Instructions to follow:
The data below holds the lines to copy: everything from the line containing "right wrist: (1, 543)" to the line containing "right shoulder: (69, 452)", both ends included, set down exactly.

Input:
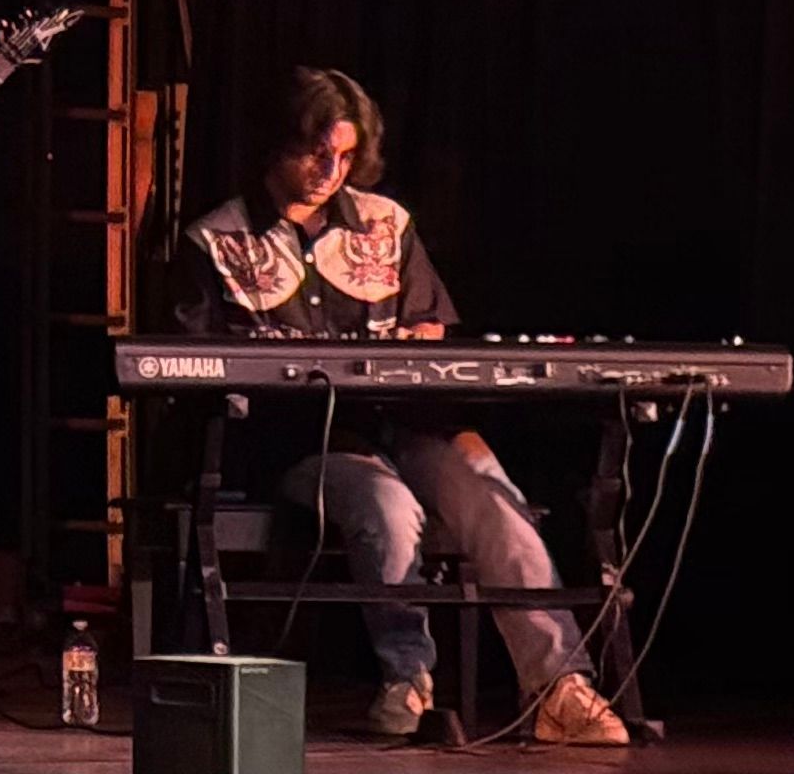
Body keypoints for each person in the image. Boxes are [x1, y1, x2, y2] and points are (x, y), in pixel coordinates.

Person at [170, 66, 629, 745]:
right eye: (315, 153)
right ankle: (407, 676)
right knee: (386, 505)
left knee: (490, 494)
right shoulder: (218, 240)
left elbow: (429, 324)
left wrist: (419, 340)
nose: (330, 171)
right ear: (276, 144)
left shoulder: (387, 223)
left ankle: (560, 685)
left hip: (409, 421)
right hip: (302, 440)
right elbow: (195, 369)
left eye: (345, 156)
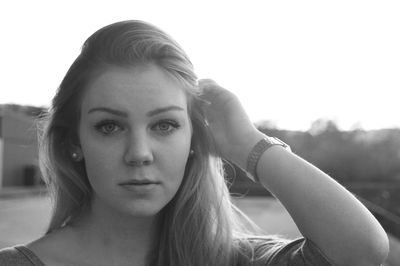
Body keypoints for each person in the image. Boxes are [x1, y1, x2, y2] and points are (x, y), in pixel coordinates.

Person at [0, 20, 389, 266]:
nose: (139, 154)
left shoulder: (237, 260)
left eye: (165, 125)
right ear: (74, 141)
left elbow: (362, 252)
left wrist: (246, 144)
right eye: (109, 127)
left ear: (193, 139)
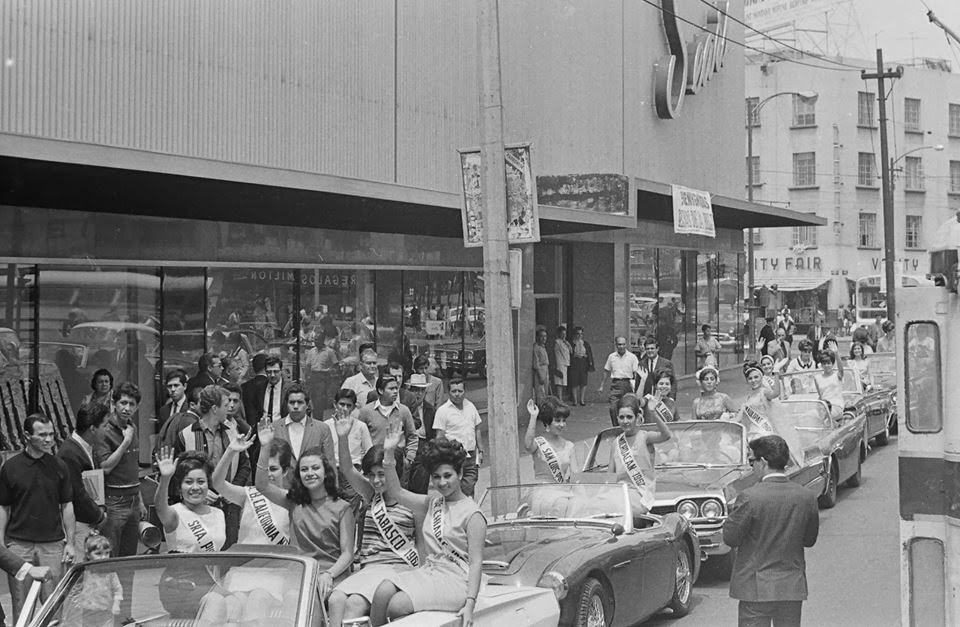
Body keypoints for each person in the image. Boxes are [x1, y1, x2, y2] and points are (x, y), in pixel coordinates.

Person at [370, 428, 486, 627]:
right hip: (430, 572)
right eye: (436, 477)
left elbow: (475, 563)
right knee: (382, 592)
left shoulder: (473, 514)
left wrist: (470, 604)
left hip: (457, 580)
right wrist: (389, 454)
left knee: (397, 605)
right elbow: (396, 492)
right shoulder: (433, 503)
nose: (442, 482)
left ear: (459, 473)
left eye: (447, 475)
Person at [723, 435, 819, 627]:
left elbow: (730, 538)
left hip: (755, 587)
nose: (751, 466)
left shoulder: (750, 497)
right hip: (790, 587)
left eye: (752, 461)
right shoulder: (806, 497)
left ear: (763, 462)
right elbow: (809, 540)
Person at [255, 426, 355, 600]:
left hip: (332, 576)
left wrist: (329, 575)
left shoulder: (343, 507)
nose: (310, 473)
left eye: (315, 468)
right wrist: (265, 447)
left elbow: (347, 554)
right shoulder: (293, 502)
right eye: (304, 470)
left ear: (326, 472)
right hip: (299, 574)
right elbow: (261, 485)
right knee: (296, 597)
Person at [329, 436, 416, 627]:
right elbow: (347, 469)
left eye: (382, 473)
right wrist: (343, 436)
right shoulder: (372, 496)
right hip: (368, 569)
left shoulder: (413, 503)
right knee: (335, 599)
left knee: (354, 604)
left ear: (395, 471)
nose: (376, 480)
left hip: (396, 570)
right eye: (371, 474)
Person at [0, 413, 76, 616]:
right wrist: (1, 543)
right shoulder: (10, 468)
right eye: (42, 435)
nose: (49, 440)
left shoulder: (59, 466)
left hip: (52, 544)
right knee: (22, 608)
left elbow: (67, 505)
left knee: (54, 607)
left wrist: (70, 542)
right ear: (27, 435)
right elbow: (3, 507)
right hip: (19, 545)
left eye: (51, 434)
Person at [211, 436, 293, 546]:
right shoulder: (248, 494)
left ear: (285, 471)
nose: (268, 474)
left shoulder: (292, 500)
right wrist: (230, 451)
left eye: (273, 469)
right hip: (246, 561)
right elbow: (217, 484)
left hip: (277, 561)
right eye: (264, 469)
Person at [96, 382, 145, 558]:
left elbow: (132, 465)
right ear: (114, 404)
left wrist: (139, 499)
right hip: (114, 502)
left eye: (132, 404)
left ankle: (126, 588)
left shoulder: (132, 427)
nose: (127, 408)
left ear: (137, 407)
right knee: (110, 556)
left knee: (129, 557)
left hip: (133, 498)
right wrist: (125, 442)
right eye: (123, 403)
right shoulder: (104, 431)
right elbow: (106, 467)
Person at [58, 402, 111, 557]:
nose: (106, 430)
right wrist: (99, 516)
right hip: (78, 522)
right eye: (105, 426)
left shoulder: (88, 447)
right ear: (93, 429)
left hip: (90, 519)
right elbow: (77, 493)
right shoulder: (69, 452)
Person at [607, 394, 672, 510]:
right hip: (620, 494)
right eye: (621, 417)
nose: (625, 421)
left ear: (637, 417)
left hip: (641, 496)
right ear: (617, 419)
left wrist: (653, 413)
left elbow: (666, 435)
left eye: (629, 417)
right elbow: (610, 476)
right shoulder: (616, 443)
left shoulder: (645, 437)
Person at [432, 377, 483, 498]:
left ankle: (468, 510)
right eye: (454, 391)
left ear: (465, 391)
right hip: (453, 456)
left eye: (460, 391)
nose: (457, 394)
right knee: (454, 488)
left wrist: (481, 450)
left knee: (469, 485)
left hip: (471, 456)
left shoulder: (471, 406)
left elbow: (477, 428)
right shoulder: (442, 411)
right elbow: (440, 436)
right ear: (448, 392)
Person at [358, 375, 418, 472]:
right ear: (381, 391)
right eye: (391, 388)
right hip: (374, 463)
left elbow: (412, 436)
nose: (395, 391)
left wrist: (409, 459)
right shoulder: (366, 411)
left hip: (398, 464)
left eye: (396, 388)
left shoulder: (404, 410)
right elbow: (358, 437)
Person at [63, 534, 123, 627]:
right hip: (87, 611)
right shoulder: (85, 571)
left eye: (107, 553)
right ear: (88, 554)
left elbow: (118, 590)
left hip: (106, 612)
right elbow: (73, 588)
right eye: (98, 554)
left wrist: (116, 604)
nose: (103, 557)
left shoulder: (110, 573)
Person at [273, 384, 336, 462]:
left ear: (307, 405)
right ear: (286, 404)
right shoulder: (274, 428)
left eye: (300, 402)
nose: (295, 406)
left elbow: (329, 462)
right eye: (292, 402)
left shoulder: (322, 429)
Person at [523, 397, 579, 483]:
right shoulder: (538, 444)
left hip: (562, 492)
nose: (562, 424)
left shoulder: (569, 446)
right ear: (547, 423)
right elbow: (528, 446)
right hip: (542, 493)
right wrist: (533, 416)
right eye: (557, 421)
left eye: (564, 420)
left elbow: (576, 476)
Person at [404, 374, 438, 494]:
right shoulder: (404, 409)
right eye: (415, 390)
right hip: (407, 448)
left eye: (421, 390)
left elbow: (434, 434)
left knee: (421, 484)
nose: (418, 394)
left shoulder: (430, 409)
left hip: (423, 447)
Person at [597, 336, 640, 427]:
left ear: (626, 344)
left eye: (623, 344)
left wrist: (637, 388)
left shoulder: (632, 357)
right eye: (619, 344)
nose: (621, 346)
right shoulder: (612, 357)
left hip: (627, 384)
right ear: (616, 345)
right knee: (613, 408)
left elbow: (636, 373)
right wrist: (602, 385)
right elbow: (606, 371)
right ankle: (616, 428)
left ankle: (628, 427)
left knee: (628, 408)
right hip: (615, 384)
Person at [306, 332, 341, 421]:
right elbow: (308, 365)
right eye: (314, 339)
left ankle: (319, 419)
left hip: (323, 377)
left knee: (320, 399)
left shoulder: (329, 352)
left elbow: (336, 365)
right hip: (313, 376)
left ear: (322, 340)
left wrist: (331, 374)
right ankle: (314, 418)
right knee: (313, 399)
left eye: (317, 339)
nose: (315, 341)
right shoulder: (311, 351)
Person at [567, 326, 594, 406]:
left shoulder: (585, 344)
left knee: (583, 382)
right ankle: (575, 400)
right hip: (574, 364)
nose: (579, 336)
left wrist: (589, 361)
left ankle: (582, 400)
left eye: (581, 334)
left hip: (583, 363)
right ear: (575, 334)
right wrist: (574, 356)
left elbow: (590, 354)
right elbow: (568, 354)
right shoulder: (571, 344)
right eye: (578, 334)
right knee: (574, 382)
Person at [814, 349, 844, 420]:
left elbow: (841, 369)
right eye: (824, 364)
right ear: (821, 365)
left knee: (826, 416)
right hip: (823, 407)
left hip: (836, 406)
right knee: (807, 416)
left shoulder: (837, 375)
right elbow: (820, 395)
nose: (826, 366)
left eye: (828, 363)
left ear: (832, 364)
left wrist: (836, 353)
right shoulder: (817, 378)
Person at [157, 369, 189, 435]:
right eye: (169, 386)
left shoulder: (192, 408)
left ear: (185, 386)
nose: (172, 389)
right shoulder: (163, 411)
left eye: (176, 385)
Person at [552, 325, 572, 401]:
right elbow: (556, 354)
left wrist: (567, 344)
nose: (564, 335)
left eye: (565, 334)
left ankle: (560, 398)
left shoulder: (565, 342)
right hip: (560, 363)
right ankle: (559, 398)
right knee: (559, 382)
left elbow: (570, 351)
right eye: (562, 334)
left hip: (565, 363)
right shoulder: (557, 342)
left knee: (563, 382)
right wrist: (557, 365)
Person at [532, 326, 551, 402]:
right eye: (541, 336)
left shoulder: (543, 347)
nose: (544, 338)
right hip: (540, 372)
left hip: (545, 370)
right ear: (537, 337)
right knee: (540, 393)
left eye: (545, 336)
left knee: (545, 393)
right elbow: (536, 363)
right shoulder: (536, 347)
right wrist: (540, 376)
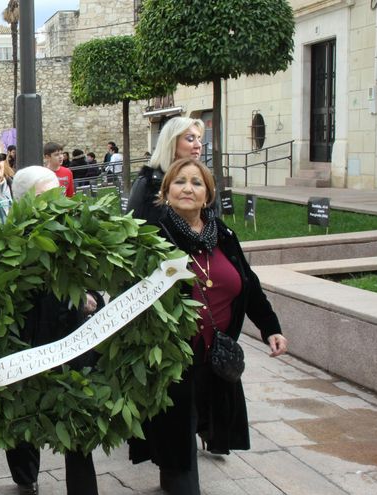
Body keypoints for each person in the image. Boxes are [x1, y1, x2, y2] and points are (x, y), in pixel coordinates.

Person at [128, 158, 288, 494]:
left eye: (196, 183)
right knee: (177, 437)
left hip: (215, 356)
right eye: (179, 182)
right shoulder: (153, 238)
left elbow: (248, 283)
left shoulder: (224, 236)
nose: (187, 188)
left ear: (208, 195)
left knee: (204, 420)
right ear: (165, 192)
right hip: (172, 359)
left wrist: (270, 327)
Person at [3, 166, 102, 495]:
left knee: (78, 423)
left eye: (59, 193)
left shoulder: (73, 231)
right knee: (24, 419)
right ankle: (25, 477)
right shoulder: (7, 240)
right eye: (47, 196)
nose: (58, 201)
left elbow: (94, 277)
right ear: (24, 201)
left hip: (72, 344)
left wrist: (91, 297)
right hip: (28, 345)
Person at [128, 117, 205, 226]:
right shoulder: (147, 183)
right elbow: (131, 228)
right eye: (190, 139)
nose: (198, 145)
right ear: (172, 142)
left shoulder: (206, 183)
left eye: (199, 139)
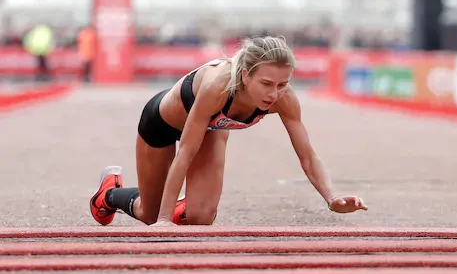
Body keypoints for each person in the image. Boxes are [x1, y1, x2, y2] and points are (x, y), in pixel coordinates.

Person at [90, 36, 368, 227]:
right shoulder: (218, 86)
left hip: (211, 129)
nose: (274, 94)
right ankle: (109, 194)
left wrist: (332, 198)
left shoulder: (284, 97)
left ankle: (181, 202)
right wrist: (163, 220)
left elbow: (307, 155)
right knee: (149, 214)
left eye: (283, 84)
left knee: (201, 217)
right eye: (267, 83)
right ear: (246, 75)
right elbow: (185, 152)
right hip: (162, 123)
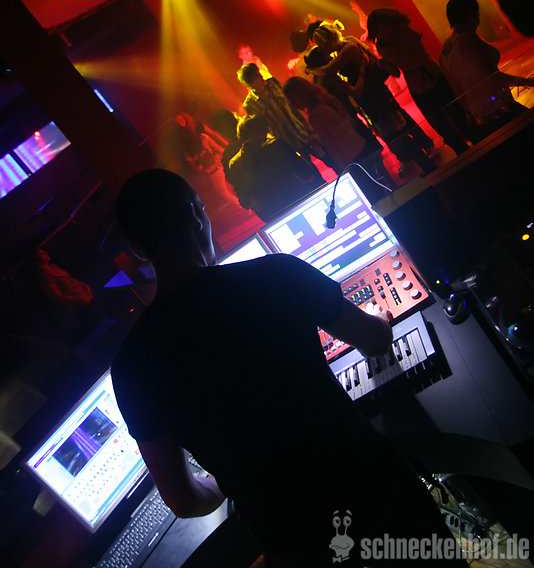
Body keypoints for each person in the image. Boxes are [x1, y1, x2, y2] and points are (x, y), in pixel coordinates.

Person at [111, 169, 468, 567]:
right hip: (374, 491)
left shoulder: (130, 368)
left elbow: (183, 501)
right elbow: (375, 341)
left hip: (292, 543)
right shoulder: (274, 273)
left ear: (139, 250)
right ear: (195, 215)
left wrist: (226, 479)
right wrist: (379, 316)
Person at [309, 21, 437, 176]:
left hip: (373, 94)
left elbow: (329, 69)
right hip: (371, 94)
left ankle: (423, 158)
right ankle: (418, 154)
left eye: (320, 44)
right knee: (396, 125)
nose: (321, 48)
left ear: (328, 40)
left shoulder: (348, 48)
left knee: (395, 128)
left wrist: (313, 69)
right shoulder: (346, 44)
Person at [366, 8, 470, 155]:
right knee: (439, 125)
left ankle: (476, 142)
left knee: (458, 114)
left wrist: (396, 57)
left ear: (392, 22)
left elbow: (419, 57)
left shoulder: (405, 32)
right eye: (378, 30)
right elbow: (396, 72)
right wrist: (385, 65)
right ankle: (463, 152)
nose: (383, 32)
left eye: (385, 26)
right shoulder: (382, 46)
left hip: (431, 75)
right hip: (416, 85)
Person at [283, 77, 393, 203]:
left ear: (299, 94)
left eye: (292, 100)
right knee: (387, 186)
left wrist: (343, 169)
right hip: (361, 145)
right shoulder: (325, 98)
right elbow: (348, 123)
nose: (293, 105)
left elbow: (332, 145)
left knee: (374, 196)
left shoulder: (314, 115)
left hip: (351, 159)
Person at [440, 0, 534, 139]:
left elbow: (458, 91)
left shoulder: (444, 51)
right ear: (472, 14)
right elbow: (493, 78)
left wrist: (470, 113)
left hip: (482, 117)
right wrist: (527, 81)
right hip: (500, 109)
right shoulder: (468, 39)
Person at [227, 114, 323, 221]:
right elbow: (306, 174)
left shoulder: (234, 163)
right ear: (263, 130)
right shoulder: (276, 145)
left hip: (271, 214)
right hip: (298, 199)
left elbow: (245, 201)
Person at [237, 62, 320, 160]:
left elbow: (291, 103)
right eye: (256, 76)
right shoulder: (250, 104)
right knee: (307, 167)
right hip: (287, 143)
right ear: (250, 83)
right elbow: (262, 128)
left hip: (302, 130)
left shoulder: (273, 83)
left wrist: (309, 127)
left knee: (327, 157)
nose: (261, 76)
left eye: (258, 73)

Exercise answer:
right wrist: (1, 543)
right shoulder: (10, 468)
right eye: (42, 435)
nose: (49, 440)
left shoulder: (59, 466)
left hip: (52, 544)
right knee: (22, 608)
left elbow: (67, 505)
left knee: (54, 607)
left wrist: (70, 542)
right ear: (27, 435)
right elbow: (3, 507)
right hip: (19, 545)
left eye: (51, 434)
Person at [211, 436, 293, 546]:
right shoulder: (248, 494)
left ear: (285, 471)
nose: (268, 474)
left shoulder: (292, 500)
right wrist: (230, 451)
left eye: (273, 469)
right hip: (246, 561)
right elbow: (217, 484)
left hip: (277, 561)
right eye: (264, 469)
Person at [96, 382, 145, 558]:
left elbow: (132, 465)
right ear: (114, 404)
left wrist: (139, 499)
right hip: (114, 502)
left eye: (132, 404)
left ankle: (126, 588)
left shoulder: (132, 427)
nose: (127, 408)
left ear: (137, 407)
right knee: (110, 556)
left knee: (129, 557)
left hip: (133, 498)
right wrist: (125, 442)
right eye: (123, 403)
right shoulder: (104, 431)
right elbow: (106, 467)
Person at [58, 402, 111, 557]:
nose: (106, 430)
right wrist: (99, 516)
right hip: (78, 522)
right eye: (105, 426)
left shoulder: (88, 447)
right ear: (93, 429)
left hip: (90, 519)
right elbow: (77, 493)
right shoulder: (69, 452)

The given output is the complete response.